-- EXCERPT TO READ --
***

The North Side is a neighborhood in northern section of the New York State city of Binghamton. It is a mixed-use urban neighborhood with commercial and industrial businesses many times occupying sections of residential blocks.

The North Side can be defined as encompassing the area north of the Norfolk Southern tracks and Downtown Binghamton, east of the Chenango River and the First Ward, west of the East Side of Binghamton and a small portion of the town of Dickinson and south of the village of Port Dickinson of the town of Dickinson along Bromley Avenue.

The area's "main drag" is Chenango Street. It forms the neighborhood's "spine," running on a north-south axis, starting at the Broome County Courthouse in downtown and continuing north into the neighboring communities. The neighborhood is also served by the partially limited-access Brandywine Highway which carries (NY-7).

The North Side has had some problems in the 21st century. In 2015, a strip mall anchored by a Big Lots store started to collapse. In 2021, the increasing numbers of SNAP users in the area were able to double their benefits at a non-profit grocery store. In January 2024, a fire in a boarded-up house resulted in the death of an apparent squatter.

***

-- WORK INSTRUCTION --
From the North Side text, return the passage between "The North Side is" and "of residential blocks.", inclusive, copied word for word. The entries are separate material, apart from the North Side text.

***

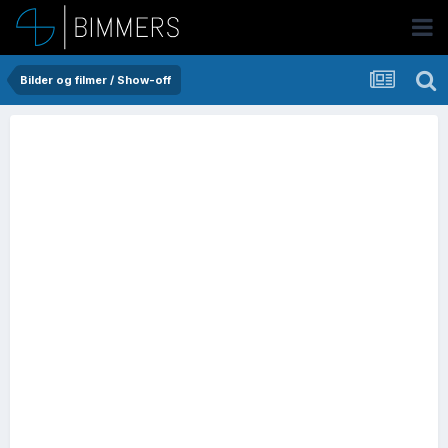
Bilder og filmer / Show-off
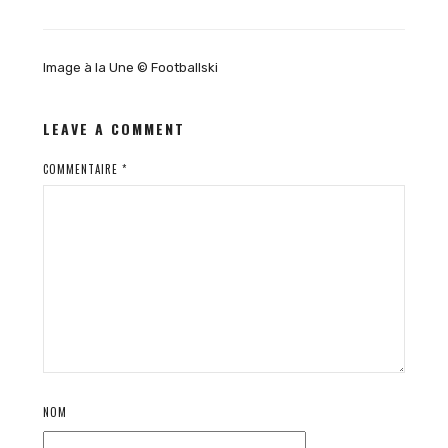
Image à la Une © Footballski
LEAVE A COMMENT
COMMENTAIRE
*
NOM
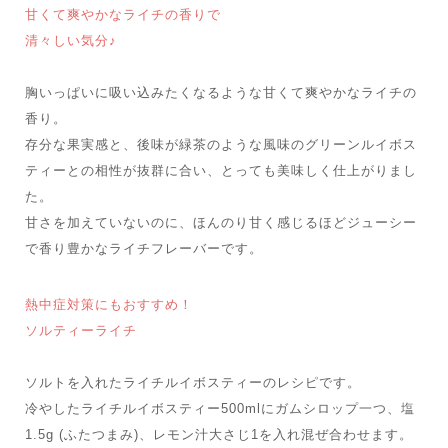
甘くて爽やかなライチの香りで
清々しい気分♪
胸いっぱいに吸い込みたくなるような甘くて爽やかなライチの
香り。
存分な果実感と、後味が緑茶のような風味のグリーンルイボス
ティーとの相性が抜群に合い、とっても美味しく仕上がりまし
た。
甘さを加えていないのに、ほんのり甘く感じるほどジューシー
で香り豊かなライチフレーバーです。
熱中症対策にもおすすめ！
ソルティーライチ
ソルトを入れたライチルイボスティーのレシピです。
冷やしたライチルイボスティー500mlにガムシロップ一つ、塩
1.5g (ふたつまみ)、レモン汁大さじ1を入れ混ぜ合わせます。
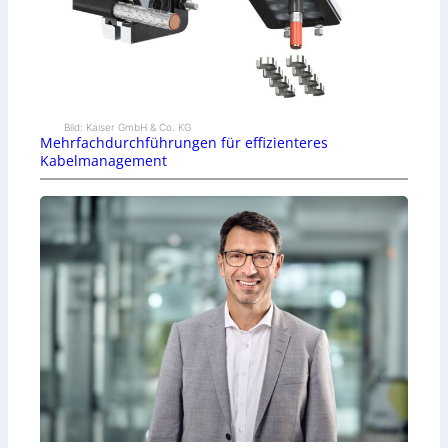
Bild: Kaiser GmbH & Co. KG
Mehrfachdurchführungen für effizienteres
Kabelmanagement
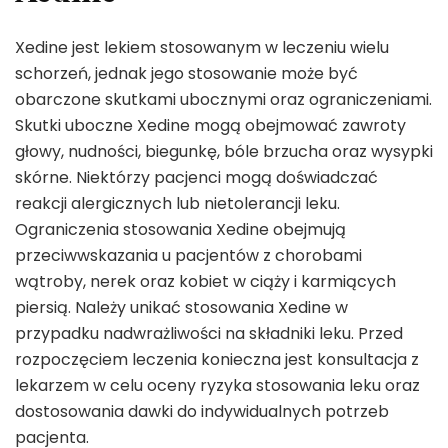
Xedine jest lekiem stosowanym w leczeniu wielu
schorzeń, jednak jego stosowanie może być
obarczone skutkami ubocznymi oraz ograniczeniami.
Skutki uboczne Xedine mogą obejmować zawroty
głowy, nudności, biegunkę, bóle brzucha oraz wysypki
skórne. Niektórzy pacjenci mogą doświadczać
reakcji alergicznych lub nietolerancji leku.
Ograniczenia stosowania Xedine obejmują
przeciwwskazania u pacjentów z chorobami
wątroby, nerek oraz kobiet w ciąży i karmiących
piersią. Należy unikać stosowania Xedine w
przypadku nadwrażliwości na składniki leku. Przed
rozpoczęciem leczenia konieczna jest konsultacja z
lekarzem w celu oceny ryzyka stosowania leku oraz
dostosowania dawki do indywidualnych potrzeb
pacjenta.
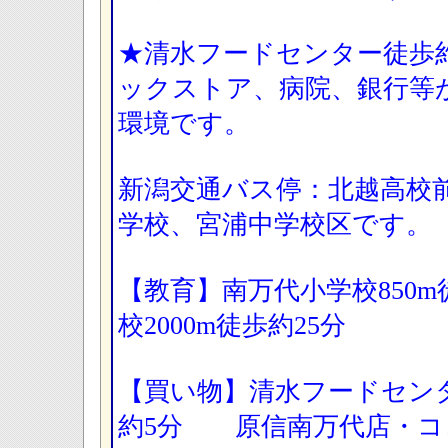
★清水フードセンター徒歩
ックストア、病院、銀行等
環境です。
新潟交通バス停：北越高校
学校、宮浦中学校区です。
【教育】南万代小学校850m
校2000m徒歩約25分
【買い物】清水フードセンタ
約5分 原信南万代店・コ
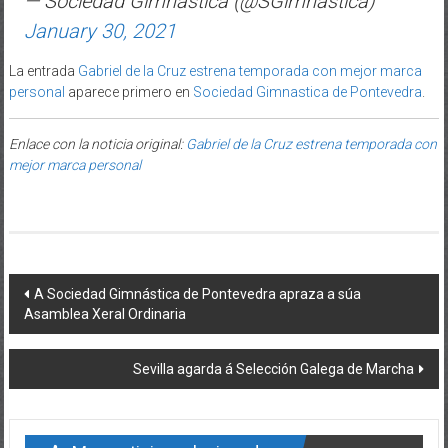
— Sociedad Gimnástica (@SGimnastica)
January 30, 2021
La entrada
Gabriel de la Cruz estrena temporada con mejor marca
personal
aparece primero en
Sociedad Gimnastica de Pontevedra
.
Enlace con la noticia original:
Gabriel de la Cruz estrena temporada con
mejor marca personal
Post navigation
A Sociedad Gimnástica de Pontevedra apraza a súa
Asamblea Xeral Ordinaria
Sevilla agarda á Selección Galega de Marcha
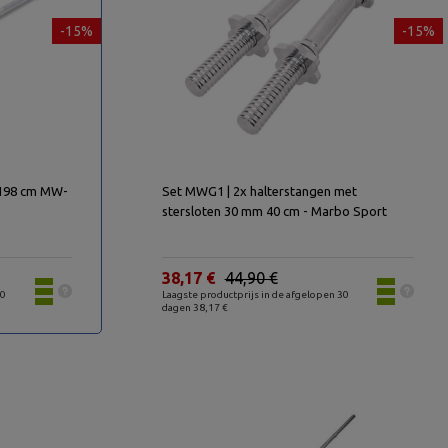
-15%
-15%
 198 cm MW-
Set MWG1 | 2x halterstangen met
stersloten 30 mm 40 cm - Marbo Sport
38,17 €
44,90 €
30
Laagste productprijs in de afgelopen 30
dagen 38,17 €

***

-- EXERCISE RESPONSE --
The North Side is a neighborhood in northern section of the New York State city of Binghamton. It is a mixed-use urban neighborhood with commercial and industrial businesses many times occupying sections of residential blocks.